Justiça aceita denúncia contra policiais por morte de jovem em abordagem em Campo Grande
A Justiça de Mato Grosso do Sul aceitou a denúncia do Ministério Público contra os policiais militares José Laurentino dos Santos e Vinicius Araújo Soares. Eles são acusados de homicídio qualificado pelo assassinato de Rafael da Silva Costa, de 35 anos, ocorrido durante uma abordagem policial no bairro Vida Nova, em Campo Grande, em novembro do ano passado.
Versões conflitantes sobre a abordagem fatal
De acordo com o boletim de ocorrência registrado pelos policiais, Rafael chegou a um supermercado do bairro em aparente surto psicótico. Ao ser abordado do lado de fora do estabelecimento, ele teria ficado agressivo e desacatado os agentes. No entanto, a família do jovem contesta veementemente essa narrativa oficial.
O advogado Walisson dos Reis, que representa os familiares de Rafael, afirma que imagens de câmeras de segurança mostram uma sequência de eventos diferente:
- Os policiais se aproximam de Rafael e iniciam uma conversa
- Utilizam uma arma de choque contra o jovem
- Aplicam spray de pimenta mesmo com Rafael já caído no chão
- Algemam o jovem e o colocam na viatura policial
- Rafael entra em convulsão dentro do veículo
Segundo o relato dos agentes, eles realizaram os primeiros socorros antes de transportar Rafael a uma unidade de saúde. Durante o trajeto, no entanto, o jovem parou de respirar e, apesar das manobras de reanimação, faleceu antes de chegar ao atendimento médico.
Família contesta laudo e relata histórico do jovem
A irmã de Rafael, Taiane da Silva Costa, revelou que o jovem já havia passado por crises semelhantes relacionadas a possível uso de substâncias psicoativas, mas nunca havia apresentado comportamento violento durante esses episódios. A família também questiona o laudo oficial que aponta acidente vascular cerebral (AVC) como causa da morte, alegando que o óbito foi resultado de traumatismo craniano decorrente da abordagem policial.
"Ele costumava pedir ajuda durante os surtos, inclusive solicitando a presença da polícia antes dessa abordagem fatal", relatou Tiago da Silva Costa, irmão de Rafael.
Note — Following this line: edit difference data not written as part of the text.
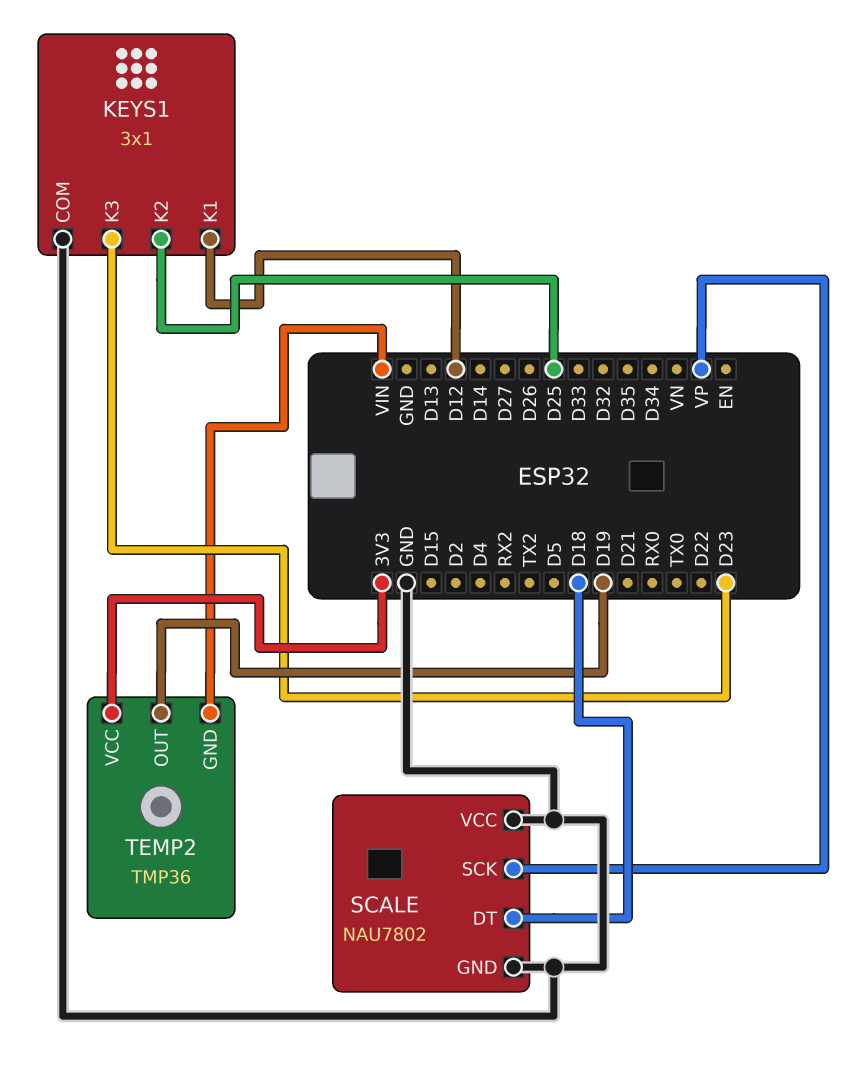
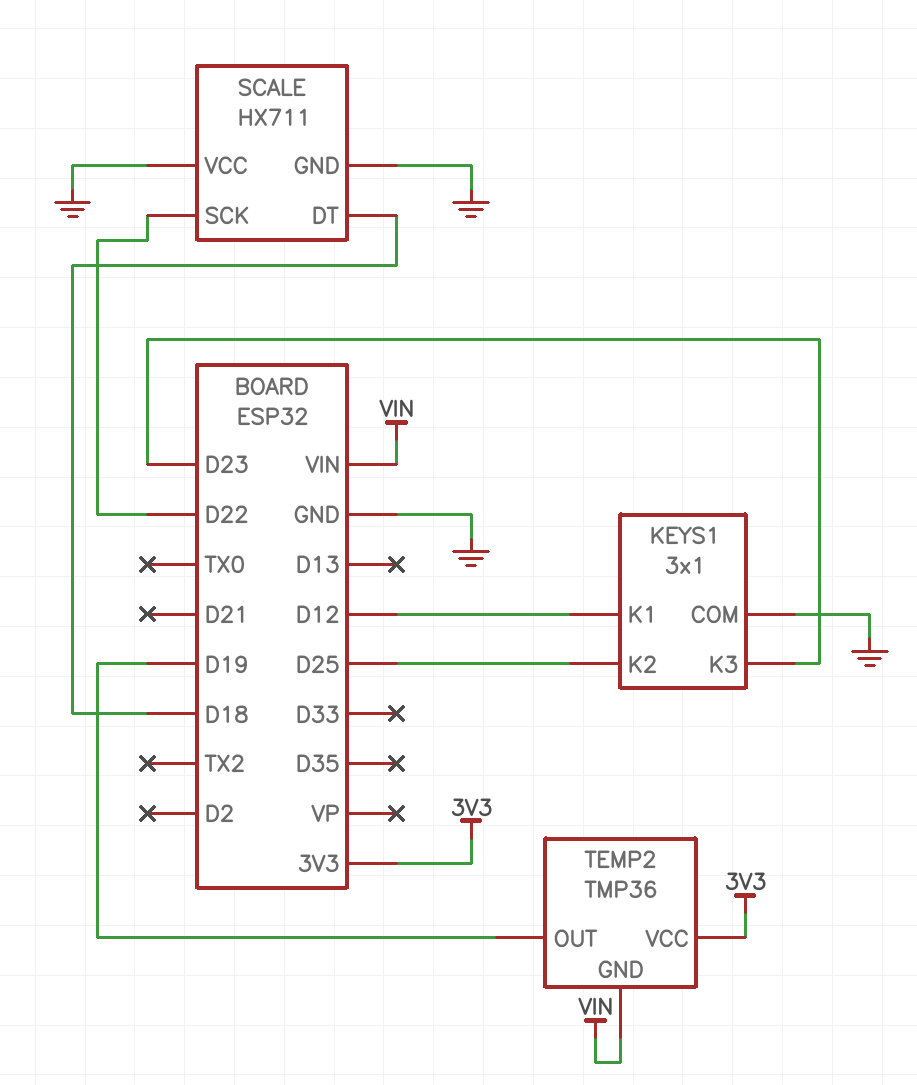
SCALE: NAU7802 -> HX711
SCALE pin SCK: VP -> D22

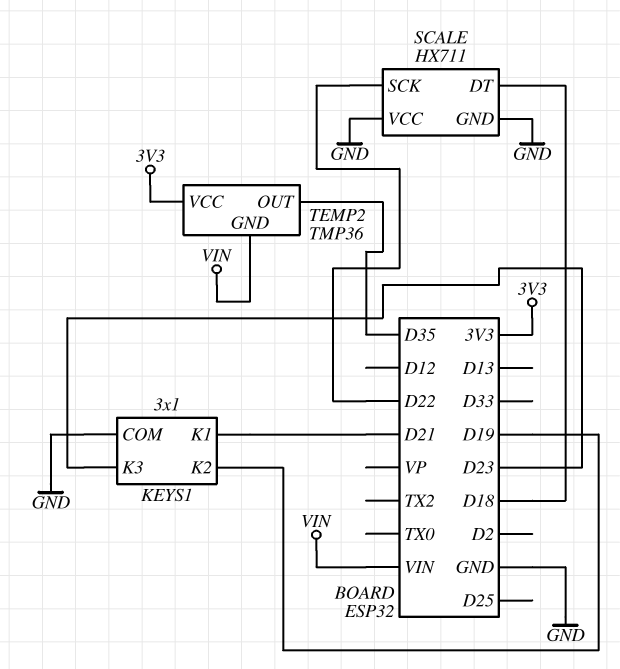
KEYS1 pin K1: D12 -> D21
KEYS1 pin K2: D25 -> D19
TEMP2 pin OUT: D19 -> D35

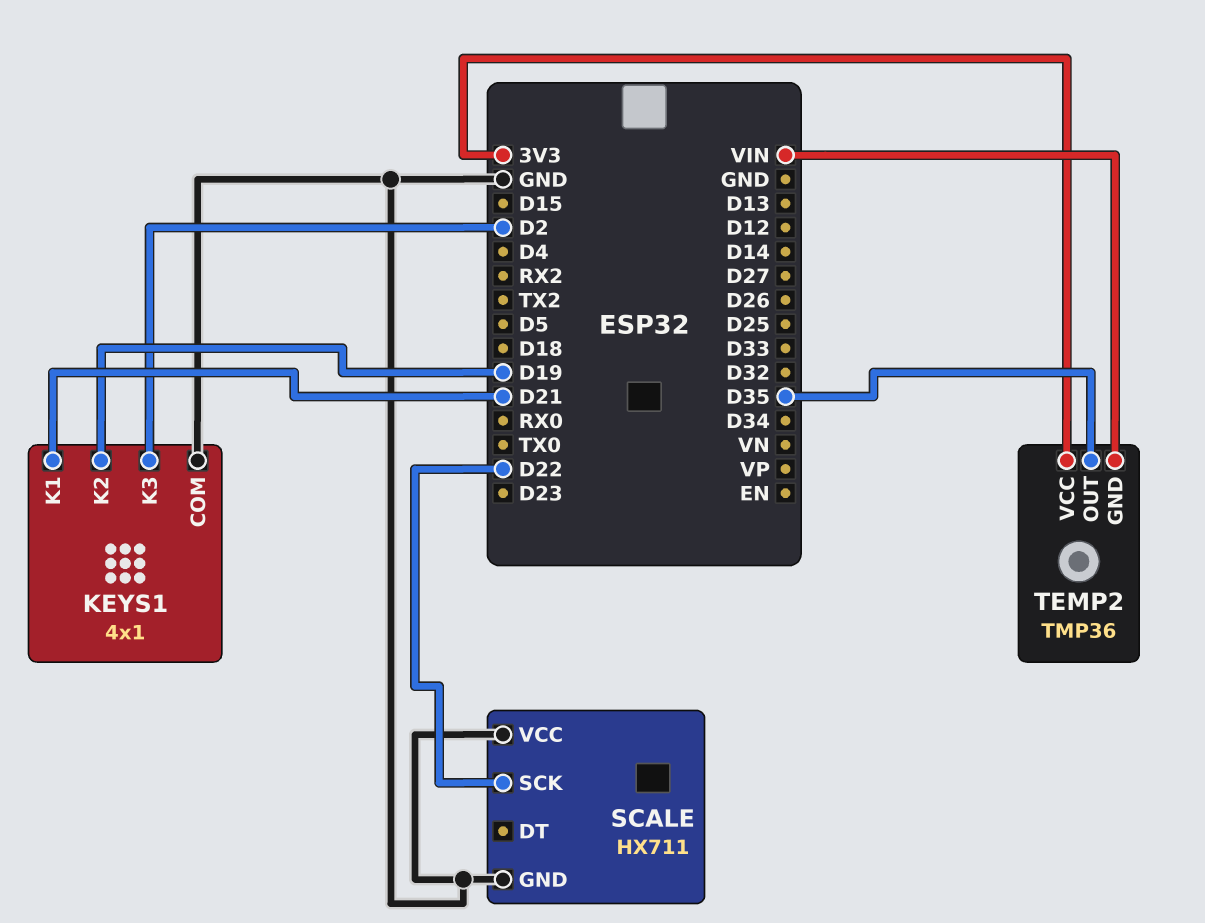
KEYS1: 3x1 -> 4x1
KEYS1 pin K3: D23 -> D2
SCALE pin DT: D18 -> none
O jovem não possuía laudo médico formal, mas havia registros de atendimento no Centro de Atenção Psicossocial Álcool e Drogas (CAPS AD) de Campo Grande.
Andamento processual e medidas disciplinares
O Ministério Público acusa os policiais de homicídio qualificado, afirmando que eles dificultaram a defesa de Rafael antes de sua morte. José Laurentino permanece preso preventivamente e também foi denunciado por falsidade ideológica, por supostamente inserir informações falsas no boletim de ocorrência. Vinicius Araújo foi solto e está usando tornozeleira eletrônica enquanto aguarda julgamento.
A família havia procurado inicialmente a corregedoria da Polícia Militar para registrar o caso como homicídio culposo, mas o advogado Walisson dos Reis afirma que a ação dos policiais foi violenta e completamente desproporcional à situação.
A Polícia Militar do Mato Grosso do Sul emitiu nota oficial informando que:
- Não recebeu registro formal da denúncia pelos meios oficiais
- Instaurou procedimentos administrativos internos sobre o caso
- Afastou os policiais envolvidos por determinação judicial
- Poderá aplicar outras medidas disciplinares conforme o andamento processual
A corporação reafirmou em comunicado seu "compromisso inabalável com a ética, o respeito e a integrida" e destacou que "não tolera qualquer tipo de comportamento que viole seus princípios e valores".
Detalhes do caso que chocou Campo Grande
Rafael da Silva Costa morreu na noite de 21 de novembro do ano passado, após ser atingido por spray de pimenta e receber duas descargas de arma de choque durante a abordagem policial. Ele foi levado para uma Unidade de Pronto Atendimento (UPA), mas chegou sem sinais vitais.
As imagens das câmeras de segurança mostram Rafael descalço e sem camisa na calçada quando os policiais se aproximam. A família afirma que ele já estava inconsciente no momento em que foi colocado na viatura, contradizendo a versão apresentada pelos agentes.
Este caso reacende o debate sobre protocolos de abordagem a pessoas em crise e a necessidade de capacitação específica para situações envolvendo saúde mental, especialmente considerando que Rafael já tinha histórico de atendimento em serviços especializados.